-- ASSIGNMENT --
Starting with the line that has "Fotograf Felix Faller", retype each line down to the end of the entries below, without leaving any out or adding any.
··· DATA RECORDS
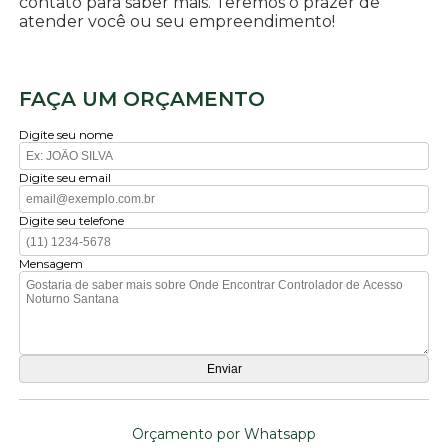
contato para saber mais. Teremos o prazer de
atender você ou seu empreendimento!
FAÇA UM ORÇAMENTO
Digite seu nome
Digite seu email
Digite seu telefone
Mensagem
Orçamento por Whatsapp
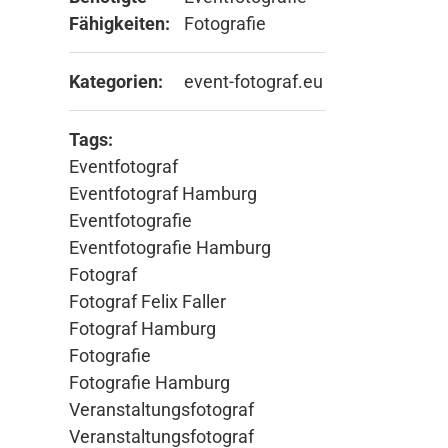
Fähigkeiten:
Fotografie
Kategorien:
event-fotograf.eu
Tags:
Eventfotograf
Eventfotograf Hamburg
Eventfotografie
Eventfotografie Hamburg
Fotograf
Fotograf Felix Faller
Fotograf Hamburg
Fotografie
Fotografie Hamburg
Veranstaltungsfotograf
Veranstaltungsfotograf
······
-- TASK OUTPUT --
Fotograf Felix Faller
Fotograf Hamburg
Fotografie
Fotografie Hamburg
Veranstaltungsfotograf
Veranstaltungsfotograf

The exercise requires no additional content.